April was rewrite month

I haven't been writing here much, mostly because I've been writing a lot elsewhere. In particular, I've been trying to rewrite a Young Adult novel that I first drafted during NaNoWriMo 2006.

In order to get focused, Chris thought up the idea of Manuscript Revision Month, in which we and a few other people would work extensively on a writing project, whether it be novel, non-fiction, or short story. We all came up with goals, and if we didn't finish we would have to place this horrific, battered Matisse print on our wall for three months. Also, we'd be trading manuscripts with each other at the end of the five weeks, so it'd suck if it still sucked.

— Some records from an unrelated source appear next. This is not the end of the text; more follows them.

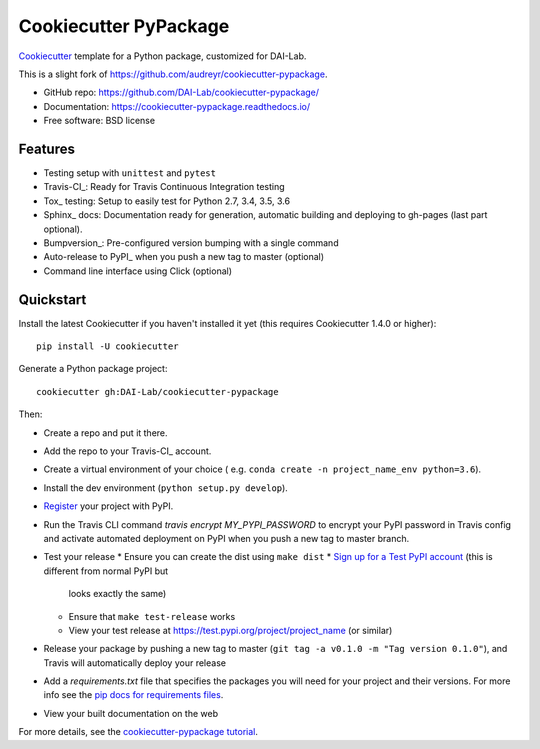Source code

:======================
Cookiecutter PyPackage
======================

Cookiecutter_ template for a Python package, customized for DAI-Lab.

This is a slight fork of https://github.com/audreyr/cookiecutter-pypackage.

* GitHub repo: https://github.com/DAI-Lab/cookiecutter-pypackage/
* Documentation: https://cookiecutter-pypackage.readthedocs.io/
* Free software: BSD license

Features
--------

* Testing setup with ``unittest`` and ``pytest``
* Travis-CI_: Ready for Travis Continuous Integration testing
* Tox_ testing: Setup to easily test for Python 2.7, 3.4, 3.5, 3.6
* Sphinx_ docs: Documentation ready for generation, automatic building and deploying to gh-pages (last part optional).
* Bumpversion_: Pre-configured version bumping with a single command
* Auto-release to PyPI_ when you push a new tag to master (optional)
* Command line interface using Click (optional)

.. _Cookiecutter: https://github.com/DAI-Lab/cookiecutter

Quickstart
----------

Install the latest Cookiecutter if you haven't installed it yet (this requires
Cookiecutter 1.4.0 or higher)::

    pip install -U cookiecutter

Generate a Python package project::

    cookiecutter gh:DAI-Lab/cookiecutter-pypackage

Then:

* Create a repo and put it there.
* Add the repo to your Travis-CI_ account.
* Create a virtual environment of your choice ( e.g. ``conda create -n project_name_env python=3.6``).
* Install the dev environment (``python setup.py develop``).
* Register_ your project with PyPI.
* Run the Travis CLI command `travis encrypt MY_PYPI_PASSWORD` to encrypt your PyPI password in Travis config
  and activate automated deployment on PyPI when you push a new tag to master branch.
* Test your release
  * Ensure you can create the dist using ``make dist``
  * `Sign up for a Test PyPI account`_ (this is different from normal PyPI but
    looks exactly the same)
  * Ensure that ``make test-release`` works
  * View your test release at https://test.pypi.org/project/project_name (or
    similar)
* Release your package by pushing a new tag to master (``git tag -a v0.1.0 -m "Tag version 0.1.0"``), and Travis will automatically deploy your release
* Add a `requirements.txt` file that specifies the packages you will need for
  your project and their versions. For more info see the `pip docs for requirements files`_.
* View your built documentation on the web

.. _`pip docs for requirements files`: https://pip.pypa.io/en/stable/user_guide/#requirements-files
.. _`Sign up for a Test PyPI account`: https://test.pypi.org/account/register/
.. _Register: https://packaging.python.org/distributing/#register-your-project

For more details, see the `cookiecutter-pypackage tutorial`_.

.. _`cookiecutter-pypackage tutorial`: https://cookiecutter-pypackage.readthedocs.io/en/latest/tutorial.html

Well, the deadline is Monday. And pretty much no one has finished. But I have gotten a lot more accomplished than I thought I would. And I can tell you a lot about the coffee shops of the Bay Area that we visited during that time. So, consider this my own little Yelp page:


Ritual Roasters. Hipster central. Well, you need a good battery here, because they covered up the wall sockets. And it's usually really loud, either with music or people making billion dollar internet deals. But the donuts are amazing, the energy is high, and I hear the coffee rules (although Chris says to stay away from the Ethiopian beans). Me, I like the chai.

Cocha, er, Socha. Outer Mission café, relatively new. On a lazy Sunday, they had this cute older jazz duo having a great time playing Monk covers. Very mellow, free internet, sure not to last so go now.

East Bay:

A'Cuppa Tea. Claremont. Site of the best chai I've ever had -- and the most expensive. Then, next time I went, it wasn't as good, but it was equally pricey. It's good and quiet and you can usually get a table, but the baked goods are old and stale and hard. I like the overstuffed chairs, but I've only enjoyed them from afar because they're always taken.

Far Leaves. College/Ashby. This place rules! All tea, all the time. No food, really, but they make you huge pots of tea that you heat up right at your table. Very studious, very meditative, plus the best iced tea ever.

The Beanery. Also College/Ashby. Everyone knows the Beanery is practically my second home. The perfect East Bay work café, with internet and outlets and a nice (if occasionally eccentric) staff. The best, soft chocolate chip cookies.

Espresso Roma. Same as above. Never been a big fan. The ice cubes, and thus the cold drinks, taste weird and metallic. Kind of stinky interior, so-so baked goods.

Café Milano. Bancroft/Telegraph. Big and open late with a somewhat cavernous vibe. All right cookies and brownies (you can see what makes a good café in my mind). Same staff for a decade, good turkey sandwiches, which used to be my meal du jour when I was KALX music director.

Café Strada. Up the street from Milano. Good snacks, outdoor seating with heat lamps. Nice vibe, if very studenty.

Whole Foods café. Near Grand Lake. Good: Free Internet, Kambucha. Bad: Loud '80s soundtrack, horribly overpriced food.

UC Berkeley Music Dept Library
. Verrrry quiet, nothing to distract you except for odd magazines like Oboe Monthly. Downside: no drinks/snacks.